As estatísticas de saúde mostram que uma parte importante das doenças e de morte na população brasileira podem ser reduzidas através de medidas preventivas. Neste aspecto, a promoção da saúde pode ser tema de discussão em ambientes escolares. Esta primeira aula tem o objetivo de apresentar os temas relevantes nesta área que serão discutidos com detalhes nas próximas aulas.Professor Li Li Min 


É necessário ressaltar as questões de saúde presentes na sociedade brasileira hoje e, logicamente as que estão presentes nas escolas, que necessitam ser abordadas ao longo do processo de formação dos professores.

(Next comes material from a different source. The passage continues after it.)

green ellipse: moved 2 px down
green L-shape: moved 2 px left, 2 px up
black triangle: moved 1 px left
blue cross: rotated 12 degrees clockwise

Podemos destacar alguns assuntos relevantes nesse tema gerador:
  • A taxa de mortalidade dos brasileiros
  • Distúrbios alimentares
  • Anorexia nervosa
  • Diagnóstico de TDAH
  • Afetividade e sexualidade
  • Bullying
  • Uso de entorpecentes
  • O apelo da mídia, que molda e determina comportamentos ou valores
  • Atividades excessivas, para atender aos padrões de índice de excelência
  • Saúde mental
  • Saúde do professor


Todas essas temáticas estarão a serviço para auxiliar os professores na forma de proceder com os alunos, e também como forma de estímulo para a tomada de consciência sobre sua própria saúde.